But on Friday they said he was also something else: A repeat bank robber.
Torres, already charged in an armed bank heist that netted $113,000 in Pennsylvania, was linked by investigators to two other bank robberies last year in Manhattan, police said. Authorities said he later splurged on a new car and engagement ring.
Torres was serving as a police cadet when he robbed a Manhattan bank of $16,500 with a threatening note on June 8, 2007, Police Commissioner Raymond Kelly told reporters on Friday.
Investigators say that about five months later, Torres struck at the same bank using a fake handgun, this time while enrolled in the police academy. The take: $102,000.
The same day as the second holdup he put down $18,500 cash on a new car, police said. Sometime later he bought his girlfriend a diamond engagement ring - police did not know the cost - and paid off a $2,500 college loan.
Kelly called it a "shocking story," citing Torres' reputation as a "model cadet." Since being assigned to transit patrol in January, the Queens resident had made seven arrests, the commissioner said.
Torres, now 21, appeared to be "smart and hardworking, with tremendous potential," Kelly said.
Investigators allege that Torres admitted being involved in the earlier robberies while under questioning about the heist Thursday in northeast Pennsylvania.

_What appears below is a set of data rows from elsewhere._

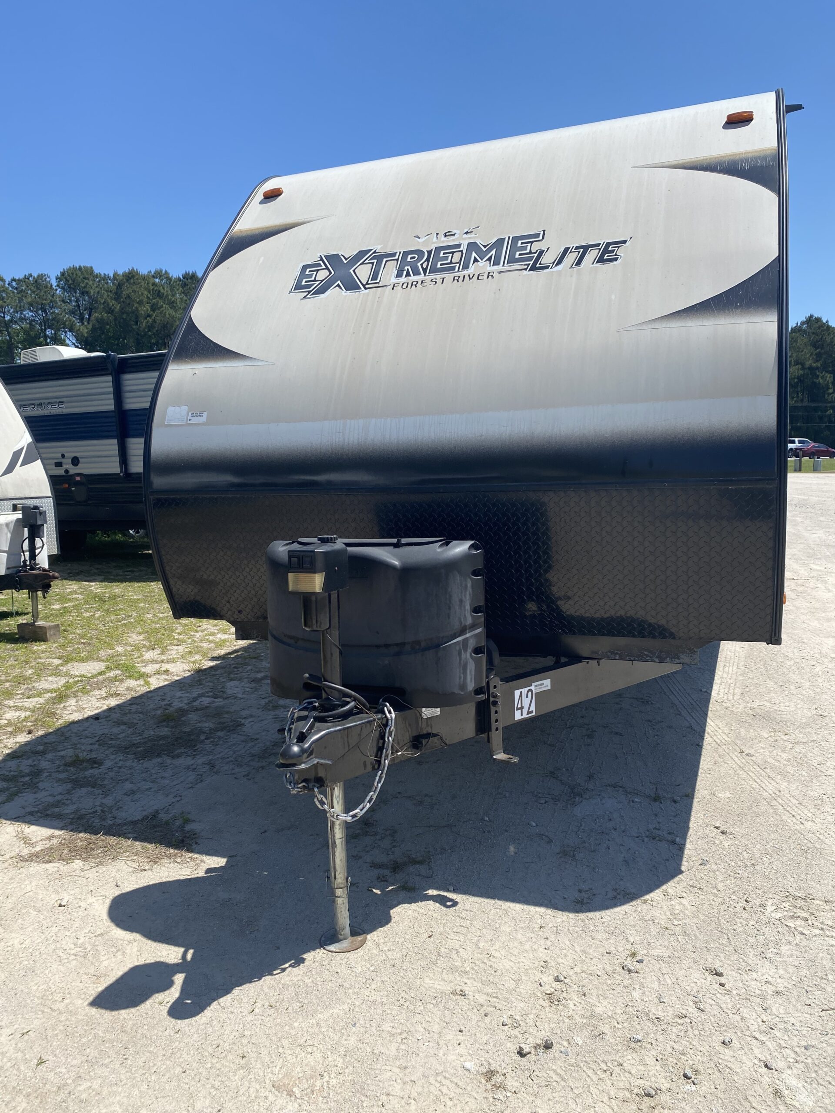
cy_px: 556
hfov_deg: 53.1
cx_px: 418
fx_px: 836
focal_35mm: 26
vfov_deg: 67.3
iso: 32
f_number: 1.8
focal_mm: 4.25
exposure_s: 1/3497
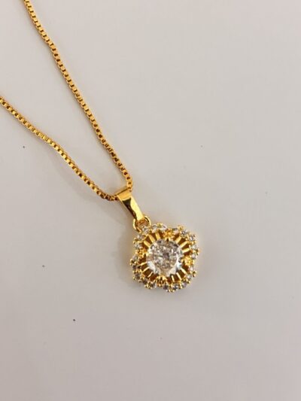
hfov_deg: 53.1
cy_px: 200
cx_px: 150
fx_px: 301
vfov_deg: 67.3
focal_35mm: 26
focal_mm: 5.7
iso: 160
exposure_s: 1/50
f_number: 1.5
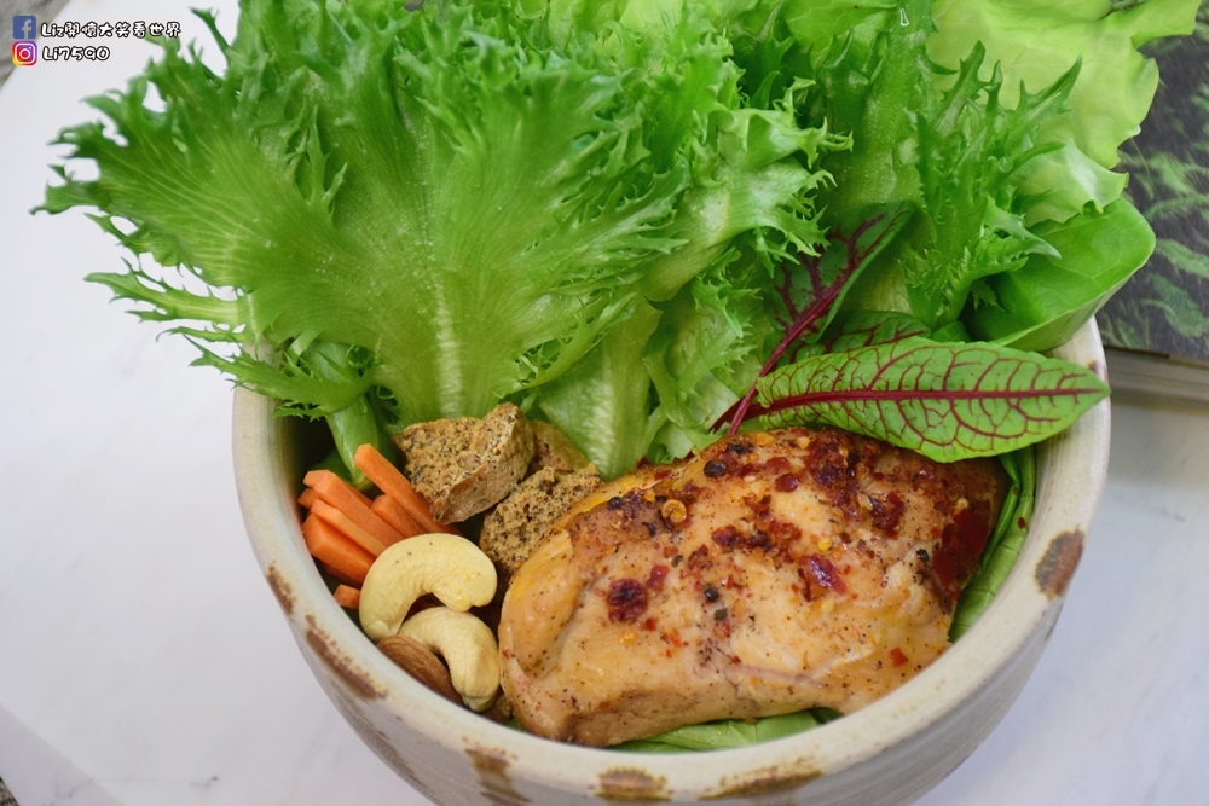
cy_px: 403
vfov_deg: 15.2
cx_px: 604
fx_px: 3023
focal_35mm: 90
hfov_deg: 22.6
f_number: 5
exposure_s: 1/100
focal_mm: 60
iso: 1600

Torres' Pennsylvania defense attorney, Paul Missan, said Friday that he didn't know the details of the New York allegations. Formal charges were pending.
Missan said his client was "a fine young man."
Police in Muhlenberg Township have accused Torres of using a real gun to force bank employees into a vault before stuffing $113,000 in large bills into a white shopping bag and fleeing in a car. He was caught after the employees pointed out the car to police responding to a silent alarm.
On Thursday, a judge in Pennsylvania doubled Torres' bail to $1 million after prosecutors revealed the suspected two-state robbery spree targeting three branches of Sovereign Bank. Berks County District Attorney John T. Adams described the case as "very unfortunate."